Kamis, 19 Desember 2013
gudbye,you.
Since you left, I realized that love is nothing but bullshit. True love
doesn't exist, and forever is just a lie between hello and good bye. But
on the brightside is, I finally found the 'good' in 'good bye'. Well,
to be honest, I ain't gonna pretend like I'm okay with all of this, like
I'm doing well without you because the truth is it took all the power
inside of me to let you go. It ain't an easy task to let go of the
memories, and the dreams we've built together. Even though I knew it
from the start, that there would be a time for us to stand by ourselves,
to live our lives in our own way. I just can't stand the idea of you
walking away without knowing that yes, I do regret.

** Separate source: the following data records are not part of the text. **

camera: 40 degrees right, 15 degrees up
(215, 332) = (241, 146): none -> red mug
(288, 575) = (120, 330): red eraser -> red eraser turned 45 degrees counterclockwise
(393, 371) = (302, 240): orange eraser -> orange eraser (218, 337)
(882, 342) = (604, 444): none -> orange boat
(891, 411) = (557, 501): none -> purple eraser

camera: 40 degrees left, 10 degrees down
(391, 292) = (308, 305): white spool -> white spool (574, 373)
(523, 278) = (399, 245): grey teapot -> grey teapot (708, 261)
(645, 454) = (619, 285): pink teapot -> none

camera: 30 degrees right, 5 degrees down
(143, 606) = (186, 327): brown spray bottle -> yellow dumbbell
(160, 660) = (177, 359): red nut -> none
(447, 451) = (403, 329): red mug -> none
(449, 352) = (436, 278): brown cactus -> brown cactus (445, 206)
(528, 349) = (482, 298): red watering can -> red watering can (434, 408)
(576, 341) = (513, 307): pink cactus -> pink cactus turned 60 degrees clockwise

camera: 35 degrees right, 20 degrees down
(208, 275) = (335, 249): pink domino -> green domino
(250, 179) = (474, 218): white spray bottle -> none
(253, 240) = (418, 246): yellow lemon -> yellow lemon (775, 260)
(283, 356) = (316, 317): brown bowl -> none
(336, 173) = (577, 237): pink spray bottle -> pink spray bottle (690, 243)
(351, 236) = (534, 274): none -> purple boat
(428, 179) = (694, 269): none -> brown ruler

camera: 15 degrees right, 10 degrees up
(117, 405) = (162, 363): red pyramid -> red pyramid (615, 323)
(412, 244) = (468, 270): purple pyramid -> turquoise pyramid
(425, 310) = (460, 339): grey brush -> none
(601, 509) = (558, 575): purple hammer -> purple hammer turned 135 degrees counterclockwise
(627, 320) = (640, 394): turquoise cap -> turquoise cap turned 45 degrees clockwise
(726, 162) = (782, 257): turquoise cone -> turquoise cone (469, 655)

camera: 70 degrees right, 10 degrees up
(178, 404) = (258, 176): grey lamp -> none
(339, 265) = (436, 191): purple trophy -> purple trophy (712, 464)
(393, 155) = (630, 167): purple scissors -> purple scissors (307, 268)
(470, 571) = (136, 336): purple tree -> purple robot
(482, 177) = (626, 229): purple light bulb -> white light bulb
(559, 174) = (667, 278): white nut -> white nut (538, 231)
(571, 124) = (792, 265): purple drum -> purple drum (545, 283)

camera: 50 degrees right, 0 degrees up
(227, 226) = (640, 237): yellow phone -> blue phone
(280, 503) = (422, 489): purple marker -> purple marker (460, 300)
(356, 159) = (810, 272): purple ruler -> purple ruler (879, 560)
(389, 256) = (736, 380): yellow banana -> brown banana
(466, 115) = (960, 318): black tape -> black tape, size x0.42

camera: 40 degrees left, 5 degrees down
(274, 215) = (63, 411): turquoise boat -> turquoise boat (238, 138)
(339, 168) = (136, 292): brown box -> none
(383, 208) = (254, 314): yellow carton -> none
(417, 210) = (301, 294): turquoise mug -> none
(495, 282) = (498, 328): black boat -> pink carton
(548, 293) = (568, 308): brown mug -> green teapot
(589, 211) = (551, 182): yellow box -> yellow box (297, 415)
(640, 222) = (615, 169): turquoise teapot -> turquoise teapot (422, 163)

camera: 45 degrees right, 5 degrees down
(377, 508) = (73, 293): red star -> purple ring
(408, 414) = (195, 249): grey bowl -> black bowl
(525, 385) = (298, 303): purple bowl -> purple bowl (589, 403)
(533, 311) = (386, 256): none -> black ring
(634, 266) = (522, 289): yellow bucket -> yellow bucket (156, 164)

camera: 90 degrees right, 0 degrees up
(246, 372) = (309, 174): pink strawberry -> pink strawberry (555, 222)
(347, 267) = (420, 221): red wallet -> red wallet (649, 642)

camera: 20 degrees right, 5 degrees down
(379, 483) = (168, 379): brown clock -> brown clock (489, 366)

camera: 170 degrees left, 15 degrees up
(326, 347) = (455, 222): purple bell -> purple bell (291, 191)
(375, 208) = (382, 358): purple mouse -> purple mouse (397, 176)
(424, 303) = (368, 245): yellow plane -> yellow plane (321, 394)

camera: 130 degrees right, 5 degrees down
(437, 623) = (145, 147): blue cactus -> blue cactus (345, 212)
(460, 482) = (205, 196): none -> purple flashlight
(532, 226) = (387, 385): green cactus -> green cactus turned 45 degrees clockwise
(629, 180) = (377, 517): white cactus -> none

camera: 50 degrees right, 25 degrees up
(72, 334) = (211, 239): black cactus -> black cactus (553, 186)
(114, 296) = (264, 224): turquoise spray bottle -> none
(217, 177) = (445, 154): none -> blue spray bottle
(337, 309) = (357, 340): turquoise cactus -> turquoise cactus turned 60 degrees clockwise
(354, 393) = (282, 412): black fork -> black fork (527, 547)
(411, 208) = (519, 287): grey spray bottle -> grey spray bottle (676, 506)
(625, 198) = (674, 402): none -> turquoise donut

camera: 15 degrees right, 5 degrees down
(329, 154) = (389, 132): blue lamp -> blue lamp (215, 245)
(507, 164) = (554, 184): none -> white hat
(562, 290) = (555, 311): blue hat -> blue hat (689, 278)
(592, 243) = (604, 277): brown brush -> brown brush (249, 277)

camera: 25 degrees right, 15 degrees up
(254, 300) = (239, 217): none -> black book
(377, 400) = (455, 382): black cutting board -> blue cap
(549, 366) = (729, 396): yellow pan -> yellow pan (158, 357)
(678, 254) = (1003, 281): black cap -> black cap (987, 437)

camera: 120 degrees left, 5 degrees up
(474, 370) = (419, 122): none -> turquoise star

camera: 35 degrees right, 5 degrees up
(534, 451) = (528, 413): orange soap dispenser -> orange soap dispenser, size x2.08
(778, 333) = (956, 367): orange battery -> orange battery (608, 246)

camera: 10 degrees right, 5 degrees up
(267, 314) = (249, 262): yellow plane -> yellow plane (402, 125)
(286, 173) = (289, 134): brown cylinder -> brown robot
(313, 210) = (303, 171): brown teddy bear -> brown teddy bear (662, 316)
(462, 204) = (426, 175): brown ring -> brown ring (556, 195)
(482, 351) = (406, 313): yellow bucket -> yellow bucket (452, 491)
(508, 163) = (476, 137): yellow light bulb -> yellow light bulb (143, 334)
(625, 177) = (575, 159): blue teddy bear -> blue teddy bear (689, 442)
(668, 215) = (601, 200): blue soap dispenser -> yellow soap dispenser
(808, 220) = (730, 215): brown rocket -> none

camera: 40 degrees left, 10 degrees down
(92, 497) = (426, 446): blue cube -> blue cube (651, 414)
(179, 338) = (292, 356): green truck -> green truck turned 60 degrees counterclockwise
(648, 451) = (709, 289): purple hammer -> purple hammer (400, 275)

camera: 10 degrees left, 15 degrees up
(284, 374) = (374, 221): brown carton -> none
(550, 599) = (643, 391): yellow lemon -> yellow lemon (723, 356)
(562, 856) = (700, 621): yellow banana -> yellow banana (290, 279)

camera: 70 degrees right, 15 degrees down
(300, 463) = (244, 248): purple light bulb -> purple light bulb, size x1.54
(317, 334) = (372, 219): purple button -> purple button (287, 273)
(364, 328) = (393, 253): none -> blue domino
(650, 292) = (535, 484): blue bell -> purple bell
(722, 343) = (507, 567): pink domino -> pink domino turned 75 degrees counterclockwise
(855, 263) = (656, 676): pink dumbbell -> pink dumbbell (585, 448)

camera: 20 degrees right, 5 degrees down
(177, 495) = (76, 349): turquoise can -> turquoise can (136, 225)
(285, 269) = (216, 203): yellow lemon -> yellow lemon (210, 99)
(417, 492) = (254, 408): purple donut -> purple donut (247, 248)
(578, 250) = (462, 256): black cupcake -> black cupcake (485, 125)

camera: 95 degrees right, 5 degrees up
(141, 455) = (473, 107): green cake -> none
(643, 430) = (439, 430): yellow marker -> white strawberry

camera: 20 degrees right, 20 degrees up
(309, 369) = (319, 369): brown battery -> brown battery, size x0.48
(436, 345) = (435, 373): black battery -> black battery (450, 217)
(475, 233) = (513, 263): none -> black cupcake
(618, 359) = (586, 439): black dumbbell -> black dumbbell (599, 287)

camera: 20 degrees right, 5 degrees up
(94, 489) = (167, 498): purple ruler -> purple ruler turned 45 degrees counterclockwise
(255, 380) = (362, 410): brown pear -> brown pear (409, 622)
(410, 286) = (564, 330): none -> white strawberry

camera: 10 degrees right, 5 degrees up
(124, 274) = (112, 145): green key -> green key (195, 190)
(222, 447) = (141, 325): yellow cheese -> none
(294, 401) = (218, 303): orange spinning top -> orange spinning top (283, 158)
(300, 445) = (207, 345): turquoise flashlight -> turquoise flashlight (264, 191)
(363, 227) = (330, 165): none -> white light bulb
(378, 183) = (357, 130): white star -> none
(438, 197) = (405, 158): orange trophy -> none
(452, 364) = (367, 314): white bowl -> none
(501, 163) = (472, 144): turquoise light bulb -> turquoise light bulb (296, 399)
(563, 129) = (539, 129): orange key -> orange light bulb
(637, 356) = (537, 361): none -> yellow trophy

I regret my
decision, and if only I could turn the hands of time, I'd stay in your
arms forever and wouldn't ever let you go. But you've taken your own
decision, and I respect yours like you did respect mine. So now, I wanna
say thank you for everything, for the amazing 32 months full of
beautiful memories. You're the best thing that's ever happened in my
life. And I'm sorry, I can't be the best. But trust me, I've always
tried to be, but I just could never be good enough.. No one's ever stuck
with me for so long before. I wish you love, I wish you luck, for you
the world just opens up, but don't forget about me, us. Always remember
that I love you so much, I love you with all my heart, and my arms are
always wide open for you whenever you want to come back home.